By Don Urquhart, Times Chronicle
As Canadians rally around the flag making conscious decisions to purchase Canadian products and services in the face of the US president’s bellicose trade posturing, five BC MLA’s voted against a motion to condemn Donald Trump’s attack on Canada’s sovereignty.
The motion that Coquitlam-Maillardville NDP MLA Jennifer Blatherwick put forward Monday morning said the house “condemns President Donald Trump’s proposed tariffs as wrong and unjustified measures aimed at threatening Canadian sovereignty and endorses the nationally-coordinated “Team Canada” plan to respond with proportionate retaliatory action if necessary including strategically targeting industries and regions such as products from Republican states, to maximize pressure to deter President Trump from implementing or continuing tariffs.”
Conservative Party MLAs Dallas Brodie, Heather Maahs, Jordan Kealy, Tara Armstrong and Brent Chapman all voted against the motion while Harman Bhangu, who had spoken against the motion earlier in the day, skipped the vote.
Armstrong has claimed the BC NDP “brought the tariff threat upon us in the first place” while Maahs has said “Eby needs to comply” with Trump.
BC Conservative leader John Rustad brushed off the break in solidarity saying, “What family in this province doesn’t have issues and divisions in it,” reiterating that his MLAs were free to express their own views.
A call to Boundary-Similkameen MLA Donegal Wilson by the Times Chronicle went unanswered, but it’s understood she was not one of the five opposing voices.
Rustad himself voted in support of the motion but previously was on the record saying “retaliatory tariffs will only invite more problems coming from the President” and called provincial plans to target Republican states “dangerous and irresponsible” and “cross-border political interference.”
Responding to the conflicting viewpoints within the opposition ranks, Blatherwick said: “Regardless of how John Rustad and his MLAs voted on this motion, their opposition to retaliatory action against Donald Trump has been consistent and clear.

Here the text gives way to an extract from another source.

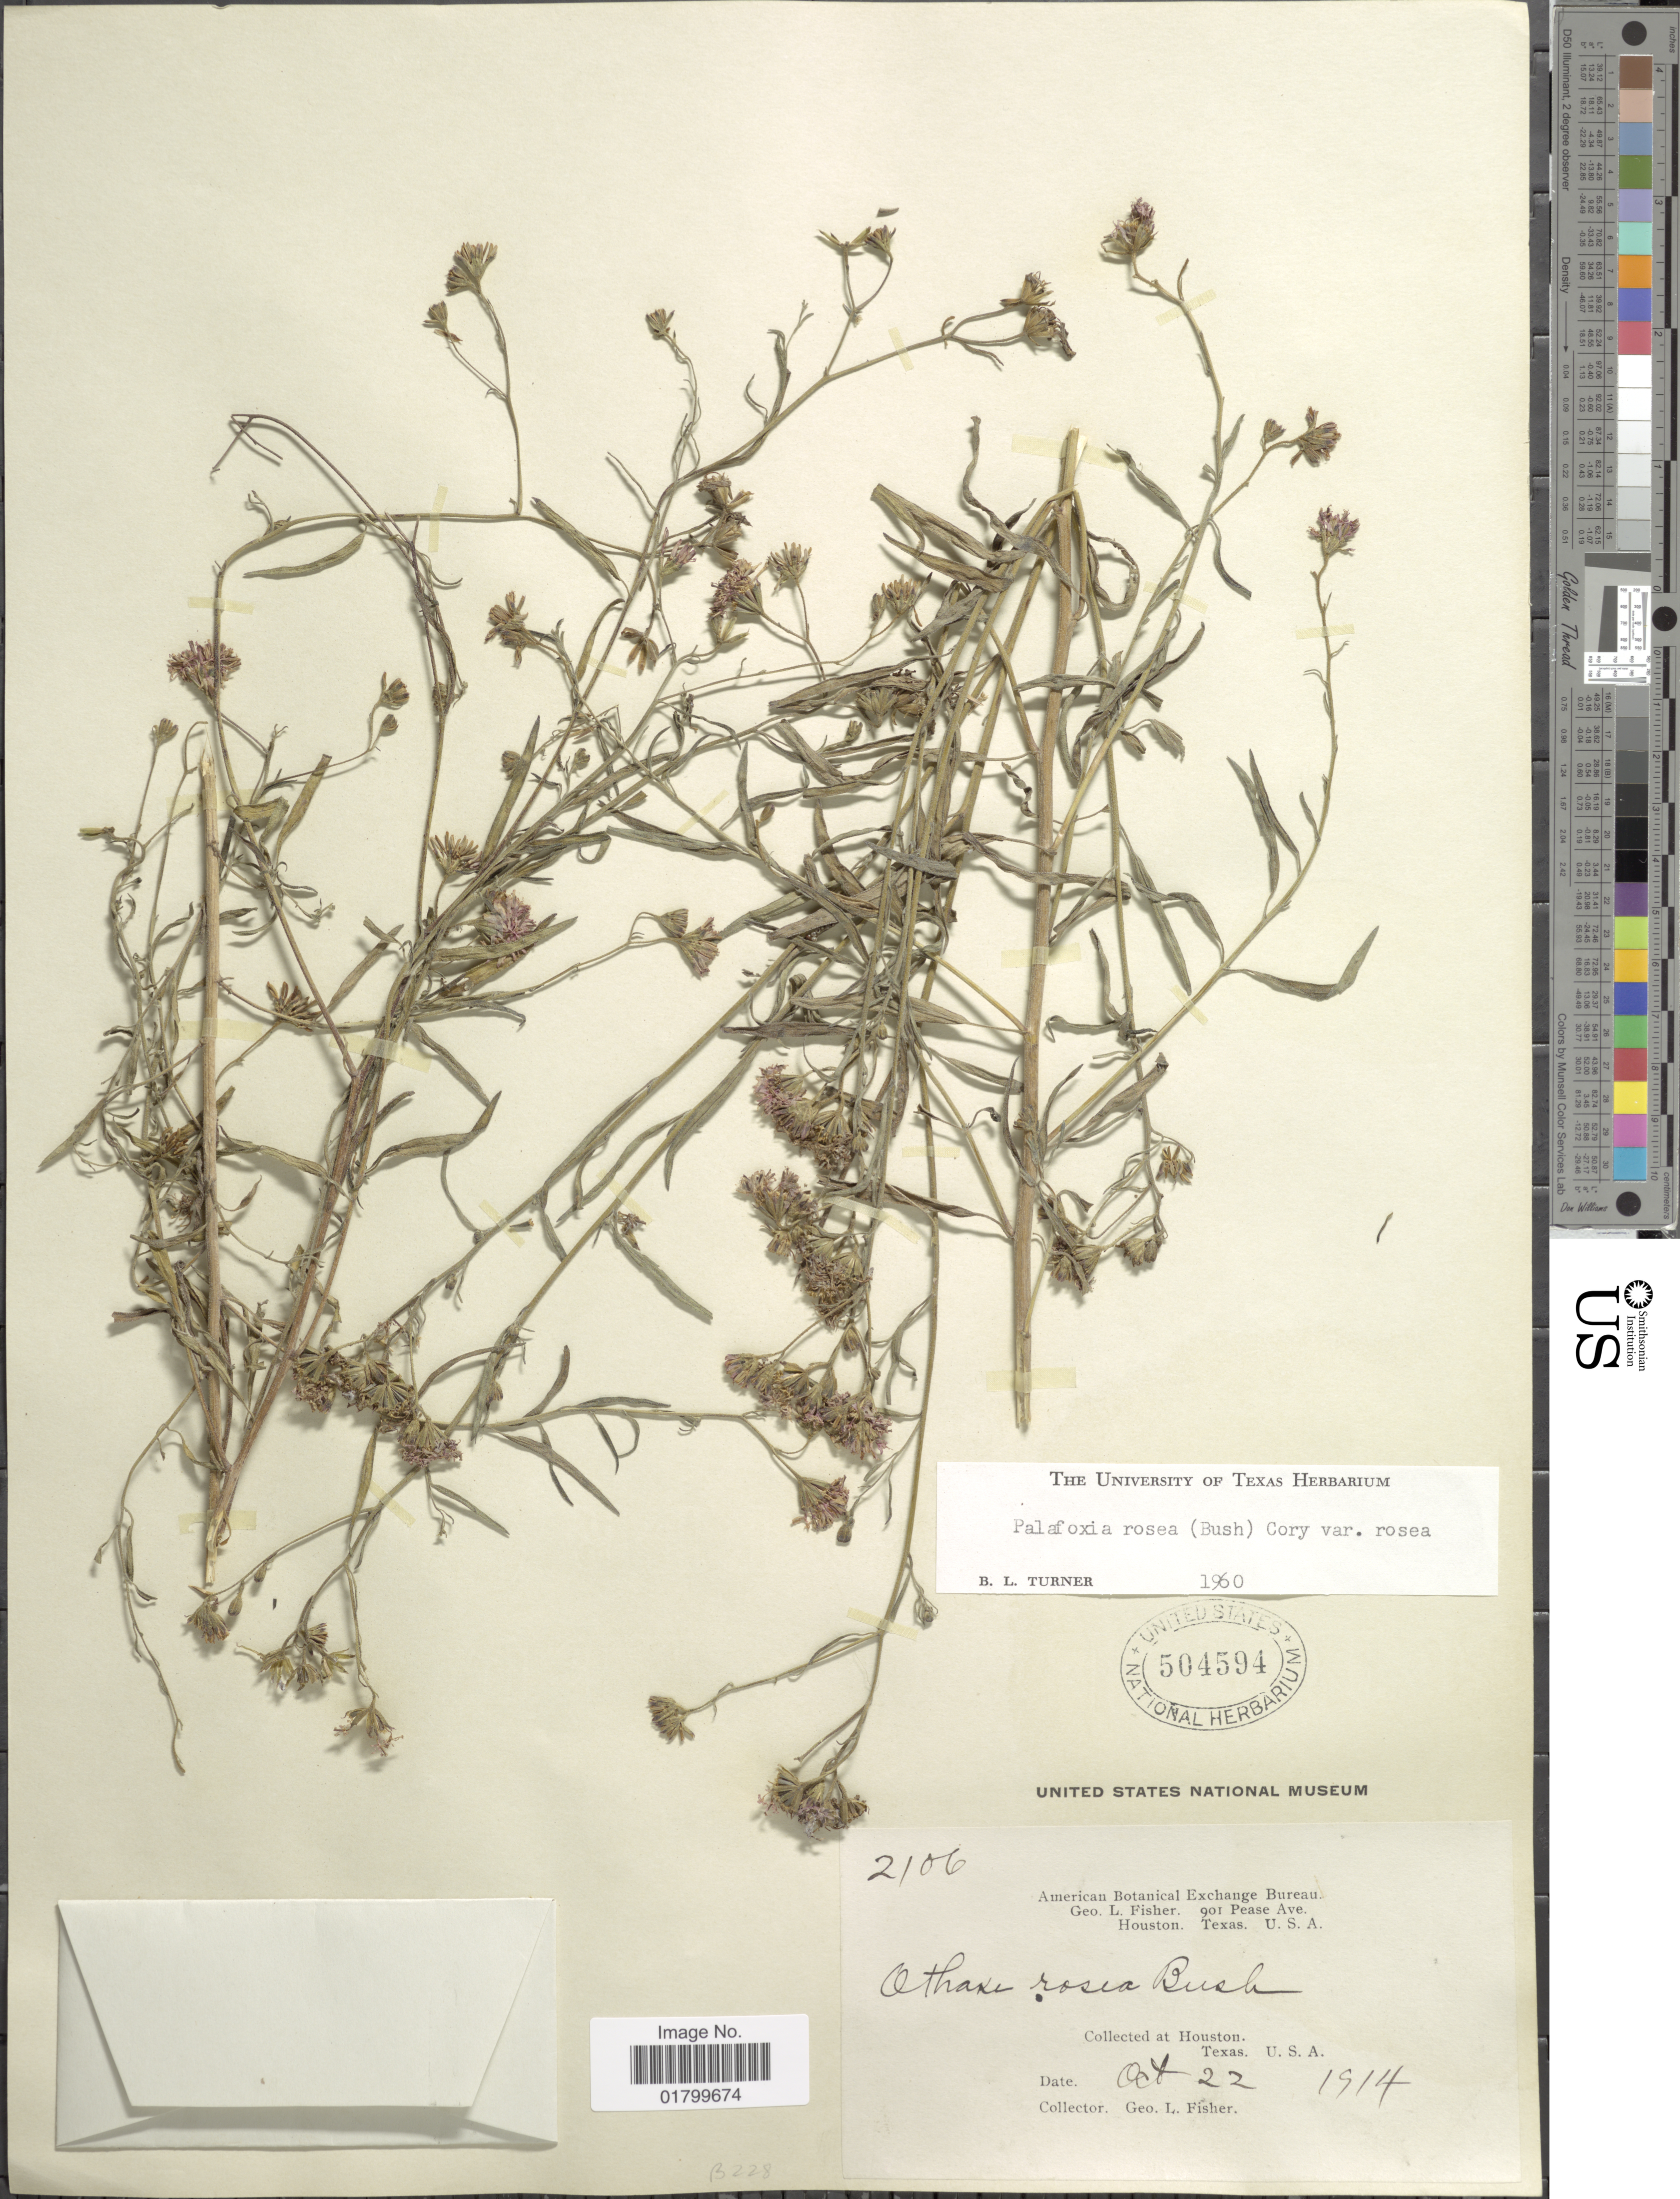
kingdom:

“They can’t hide their position to respond to Trump’s tariffs with weakness instead of strength. Canadians expect their leaders to stand up to Donald Trump with a tough and strategic approach and that is exactly what we will continue to do.”
Meanwhile, Rustad is firefighting on another front after calls for Vancouver-Quilchena MLA Dallas Brodie to take down social media posts expressing residential school denials have gone un-actioned.
In her posts, Brodie said there are “zero” confirmed child burial sites at the former residential school in Kamloops, B.C. Brodie’s post stated: “The number of confirmed child burials at the former Kamloops Indian Residential School site is zero . . . No one should be afraid of the truth. Not lawyers, their governing bodies, or anyone else.”

The Kamloops Indian Residential School which was recently made a national historic site.
Archives Deschâtelets-NDC, Richelieu photo via Wikipedia
Apparently at issue for Brodie is the wordage around the discovery of 215 remains in unmarked graves by ground-penetrating radar undertaken at the behest of the Tkʼemlúps te Secwépemc in 2021 which for her does not technically “confirm” the children’s remains.
Brodie’s post on the social media platform X was called “racist denialist rhetoric” by Grand Chief Stewart Phillip, president of the Union of B.C. Indian Chiefs.
In a statement Monday he went on to say, “The comments made by Ms. Brodie are deeply disturbing, and ignore the ample physical, archival, and testimonial evidence which detail horrific human rights abuses and atrocities against Indigenous peoples at residential schools.”
Within the party BC Conservative house leader and Chilliwack-Cultus Lake MLA, herself First Nations, Á’a:líya Warbus wrote on X, “Inform yourself, get the latest facts, research AND talk to survivors. Questioning the narratives of people who lived and survived these atrocities, is nothing but harmful and taking us backward in reconciliation,” she wrote.
The divisions within the party have led to calls for Rustad’s removal as party leader by former party members. The party will be holding its annual general meeting in Nanaimo this weekend from Feb. 28 to March 2.